Required work => Lay out the data below as a Markdown table with two columns, Row and Line, giving each line its own numbered row and leaving out blank lines. Cover only the part that opens with the first line of the data and closes with the line containing "12: (169, 69)", both ends included.

Data for the task =>
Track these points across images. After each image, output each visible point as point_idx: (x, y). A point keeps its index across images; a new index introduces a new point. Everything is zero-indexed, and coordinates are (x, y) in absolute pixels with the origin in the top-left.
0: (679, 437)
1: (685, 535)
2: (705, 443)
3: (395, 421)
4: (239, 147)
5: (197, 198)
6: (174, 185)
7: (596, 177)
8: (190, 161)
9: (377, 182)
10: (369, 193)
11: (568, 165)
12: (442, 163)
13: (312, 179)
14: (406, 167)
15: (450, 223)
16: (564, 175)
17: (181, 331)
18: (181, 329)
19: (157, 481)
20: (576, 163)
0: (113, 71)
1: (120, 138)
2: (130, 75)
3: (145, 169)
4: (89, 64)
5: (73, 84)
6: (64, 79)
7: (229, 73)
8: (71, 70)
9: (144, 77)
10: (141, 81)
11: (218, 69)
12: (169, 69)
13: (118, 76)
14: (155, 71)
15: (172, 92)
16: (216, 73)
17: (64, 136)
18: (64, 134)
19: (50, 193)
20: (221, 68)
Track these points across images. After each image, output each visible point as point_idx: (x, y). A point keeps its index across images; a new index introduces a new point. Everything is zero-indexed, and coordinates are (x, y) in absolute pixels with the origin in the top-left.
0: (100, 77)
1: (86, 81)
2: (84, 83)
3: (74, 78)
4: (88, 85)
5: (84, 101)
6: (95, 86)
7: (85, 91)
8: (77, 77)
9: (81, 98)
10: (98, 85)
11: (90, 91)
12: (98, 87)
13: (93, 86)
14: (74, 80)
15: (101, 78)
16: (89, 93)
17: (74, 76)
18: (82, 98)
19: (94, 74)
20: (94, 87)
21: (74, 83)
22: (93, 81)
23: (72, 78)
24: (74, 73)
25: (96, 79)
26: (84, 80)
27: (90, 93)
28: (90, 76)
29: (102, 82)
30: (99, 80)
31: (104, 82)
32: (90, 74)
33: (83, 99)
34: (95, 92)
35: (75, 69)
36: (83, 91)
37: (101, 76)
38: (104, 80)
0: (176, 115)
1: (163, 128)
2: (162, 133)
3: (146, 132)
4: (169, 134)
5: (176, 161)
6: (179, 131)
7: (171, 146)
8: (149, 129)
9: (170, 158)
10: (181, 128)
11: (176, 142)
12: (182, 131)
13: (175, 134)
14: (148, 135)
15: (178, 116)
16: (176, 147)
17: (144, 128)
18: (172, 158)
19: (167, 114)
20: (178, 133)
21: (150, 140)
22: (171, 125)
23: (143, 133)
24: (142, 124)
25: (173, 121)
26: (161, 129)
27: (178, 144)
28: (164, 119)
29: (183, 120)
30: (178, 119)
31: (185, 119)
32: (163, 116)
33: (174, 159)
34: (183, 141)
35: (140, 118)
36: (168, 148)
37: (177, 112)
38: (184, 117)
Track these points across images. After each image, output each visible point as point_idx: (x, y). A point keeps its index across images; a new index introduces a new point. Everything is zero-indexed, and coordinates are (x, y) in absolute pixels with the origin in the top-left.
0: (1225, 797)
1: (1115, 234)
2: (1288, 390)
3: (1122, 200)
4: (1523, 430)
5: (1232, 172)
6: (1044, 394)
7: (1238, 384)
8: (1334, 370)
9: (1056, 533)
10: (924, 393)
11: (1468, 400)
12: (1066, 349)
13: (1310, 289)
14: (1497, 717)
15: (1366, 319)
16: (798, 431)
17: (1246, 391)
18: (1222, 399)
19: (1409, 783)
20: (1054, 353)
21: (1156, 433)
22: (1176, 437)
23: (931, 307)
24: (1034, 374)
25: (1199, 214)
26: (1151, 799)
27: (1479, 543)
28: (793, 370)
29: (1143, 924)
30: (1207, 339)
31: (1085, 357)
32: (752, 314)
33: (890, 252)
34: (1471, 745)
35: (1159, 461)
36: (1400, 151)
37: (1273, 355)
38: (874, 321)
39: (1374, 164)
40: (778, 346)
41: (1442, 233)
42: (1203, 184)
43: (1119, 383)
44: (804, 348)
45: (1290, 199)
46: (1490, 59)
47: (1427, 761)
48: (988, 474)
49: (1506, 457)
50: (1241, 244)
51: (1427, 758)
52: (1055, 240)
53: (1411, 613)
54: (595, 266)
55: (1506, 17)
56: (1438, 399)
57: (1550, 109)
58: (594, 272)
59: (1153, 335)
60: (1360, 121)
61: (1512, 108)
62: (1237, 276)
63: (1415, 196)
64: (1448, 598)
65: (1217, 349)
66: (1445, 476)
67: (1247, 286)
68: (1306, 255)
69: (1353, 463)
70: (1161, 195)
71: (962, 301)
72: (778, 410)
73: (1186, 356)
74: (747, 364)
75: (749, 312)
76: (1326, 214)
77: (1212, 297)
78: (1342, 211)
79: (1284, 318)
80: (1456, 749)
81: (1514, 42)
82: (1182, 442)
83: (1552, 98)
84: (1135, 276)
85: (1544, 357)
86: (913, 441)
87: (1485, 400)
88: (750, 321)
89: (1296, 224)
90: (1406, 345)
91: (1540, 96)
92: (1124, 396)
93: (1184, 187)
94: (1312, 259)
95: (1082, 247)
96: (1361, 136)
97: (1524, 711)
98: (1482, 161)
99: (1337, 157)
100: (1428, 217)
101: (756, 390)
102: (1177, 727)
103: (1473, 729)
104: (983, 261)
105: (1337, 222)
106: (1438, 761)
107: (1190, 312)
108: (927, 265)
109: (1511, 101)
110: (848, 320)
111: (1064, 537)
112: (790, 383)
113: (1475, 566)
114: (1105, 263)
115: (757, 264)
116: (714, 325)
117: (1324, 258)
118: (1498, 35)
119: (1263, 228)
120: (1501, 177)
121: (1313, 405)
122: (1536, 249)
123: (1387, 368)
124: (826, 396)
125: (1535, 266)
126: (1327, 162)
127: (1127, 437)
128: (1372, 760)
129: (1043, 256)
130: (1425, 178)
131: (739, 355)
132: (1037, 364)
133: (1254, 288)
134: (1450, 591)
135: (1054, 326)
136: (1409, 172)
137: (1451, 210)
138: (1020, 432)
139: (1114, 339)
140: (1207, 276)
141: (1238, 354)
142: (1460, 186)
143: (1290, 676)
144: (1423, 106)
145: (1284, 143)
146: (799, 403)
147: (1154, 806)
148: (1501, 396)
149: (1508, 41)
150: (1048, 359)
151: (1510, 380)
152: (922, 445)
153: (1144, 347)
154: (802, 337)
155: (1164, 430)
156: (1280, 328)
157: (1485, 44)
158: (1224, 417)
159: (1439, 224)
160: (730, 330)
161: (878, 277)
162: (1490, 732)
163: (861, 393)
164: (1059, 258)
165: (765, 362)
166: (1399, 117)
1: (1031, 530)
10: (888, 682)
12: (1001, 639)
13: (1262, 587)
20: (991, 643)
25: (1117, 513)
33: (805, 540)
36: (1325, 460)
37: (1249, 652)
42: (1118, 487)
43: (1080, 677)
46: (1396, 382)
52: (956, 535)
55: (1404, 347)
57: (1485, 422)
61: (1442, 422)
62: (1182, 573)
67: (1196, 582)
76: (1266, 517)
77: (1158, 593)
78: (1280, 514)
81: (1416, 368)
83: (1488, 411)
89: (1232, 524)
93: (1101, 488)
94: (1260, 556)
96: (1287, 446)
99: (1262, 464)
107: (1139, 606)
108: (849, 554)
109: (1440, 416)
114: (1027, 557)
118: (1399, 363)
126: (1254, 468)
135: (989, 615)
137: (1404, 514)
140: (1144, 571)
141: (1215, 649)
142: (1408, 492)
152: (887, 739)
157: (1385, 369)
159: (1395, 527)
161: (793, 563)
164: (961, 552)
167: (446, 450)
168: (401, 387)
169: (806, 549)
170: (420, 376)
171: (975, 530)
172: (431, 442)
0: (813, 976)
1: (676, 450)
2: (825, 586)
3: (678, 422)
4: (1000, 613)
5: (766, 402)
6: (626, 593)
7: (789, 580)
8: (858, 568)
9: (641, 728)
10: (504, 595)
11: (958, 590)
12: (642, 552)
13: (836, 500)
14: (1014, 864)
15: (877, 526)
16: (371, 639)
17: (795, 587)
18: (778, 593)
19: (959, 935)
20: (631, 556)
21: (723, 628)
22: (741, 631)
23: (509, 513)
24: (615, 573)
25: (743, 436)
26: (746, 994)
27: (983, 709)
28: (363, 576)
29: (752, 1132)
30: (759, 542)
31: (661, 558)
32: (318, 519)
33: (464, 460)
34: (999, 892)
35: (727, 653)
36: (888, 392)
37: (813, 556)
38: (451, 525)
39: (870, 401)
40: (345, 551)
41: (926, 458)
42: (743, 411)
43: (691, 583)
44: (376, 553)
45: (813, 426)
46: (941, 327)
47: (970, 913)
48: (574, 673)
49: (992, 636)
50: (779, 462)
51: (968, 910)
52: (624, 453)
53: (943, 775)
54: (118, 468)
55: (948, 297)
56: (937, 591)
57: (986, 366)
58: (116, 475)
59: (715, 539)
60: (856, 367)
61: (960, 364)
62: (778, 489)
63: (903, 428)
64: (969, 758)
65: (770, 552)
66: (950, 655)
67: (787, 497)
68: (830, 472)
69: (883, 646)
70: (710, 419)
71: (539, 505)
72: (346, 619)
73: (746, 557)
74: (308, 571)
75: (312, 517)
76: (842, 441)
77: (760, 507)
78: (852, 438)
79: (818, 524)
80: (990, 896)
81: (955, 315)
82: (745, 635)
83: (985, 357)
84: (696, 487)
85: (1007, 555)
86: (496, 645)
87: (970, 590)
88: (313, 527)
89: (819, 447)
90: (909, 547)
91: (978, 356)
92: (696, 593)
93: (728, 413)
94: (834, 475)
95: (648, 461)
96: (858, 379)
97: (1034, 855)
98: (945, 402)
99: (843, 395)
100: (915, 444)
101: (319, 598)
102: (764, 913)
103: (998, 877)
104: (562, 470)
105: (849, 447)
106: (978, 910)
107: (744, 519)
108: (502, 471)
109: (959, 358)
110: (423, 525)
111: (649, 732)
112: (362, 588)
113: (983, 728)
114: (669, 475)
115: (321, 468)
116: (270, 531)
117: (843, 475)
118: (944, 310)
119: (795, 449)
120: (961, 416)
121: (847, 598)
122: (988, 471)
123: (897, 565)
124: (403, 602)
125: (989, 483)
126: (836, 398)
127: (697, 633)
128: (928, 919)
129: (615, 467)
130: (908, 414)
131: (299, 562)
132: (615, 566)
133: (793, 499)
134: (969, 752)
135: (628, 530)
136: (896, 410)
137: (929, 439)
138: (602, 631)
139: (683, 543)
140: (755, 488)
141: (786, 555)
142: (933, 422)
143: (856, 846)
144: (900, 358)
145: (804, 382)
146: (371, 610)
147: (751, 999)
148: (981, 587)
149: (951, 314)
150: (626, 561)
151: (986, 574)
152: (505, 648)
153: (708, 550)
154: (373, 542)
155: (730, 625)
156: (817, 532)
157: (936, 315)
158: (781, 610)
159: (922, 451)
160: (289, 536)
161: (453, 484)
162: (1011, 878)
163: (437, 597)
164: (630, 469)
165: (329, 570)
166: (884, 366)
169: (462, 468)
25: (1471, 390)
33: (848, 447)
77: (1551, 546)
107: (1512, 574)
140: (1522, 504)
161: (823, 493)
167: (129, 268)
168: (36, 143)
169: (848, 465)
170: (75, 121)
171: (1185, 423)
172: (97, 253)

Your response =>
| Row | Line |
|---|---|
| 1 | Track these points across images. After each image, output each visible point as point_idx: (x, y). A point keeps its index across images; a new index introduces a new point. Everything is zero-indexed, and coordinates are (x, y) in absolute pixels with the origin in the top-left. |
| 2 | 0: (679, 437) |
| 3 | 1: (685, 535) |
| 4 | 2: (705, 443) |
| 5 | 3: (395, 421) |
| 6 | 4: (239, 147) |
| 7 | 5: (197, 198) |
| 8 | 6: (174, 185) |
| 9 | 7: (596, 177) |
| 10 | 8: (190, 161) |
| 11 | 9: (377, 182) |
| 12 | 10: (369, 193) |
| 13 | 11: (568, 165) |
| 14 | 12: (442, 163) |
| 15 | 13: (312, 179) |
| 16 | 14: (406, 167) |
| 17 | 15: (450, 223) |
| 18 | 16: (564, 175) |
| 19 | 17: (181, 331) |
| 20 | 18: (181, 329) |
| 21 | 19: (157, 481) |
| 22 | 20: (576, 163) |
| 23 | 0: (113, 71) |
| 24 | 1: (120, 138) |
| 25 | 2: (130, 75) |
| 26 | 3: (145, 169) |
| 27 | 4: (89, 64) |
| 28 | 5: (73, 84) |
| 29 | 6: (64, 79) |
| 30 | 7: (229, 73) |
| 31 | 8: (71, 70) |
| 32 | 9: (144, 77) |
| 33 | 10: (141, 81) |
| 34 | 11: (218, 69) |
| 35 | 12: (169, 69) |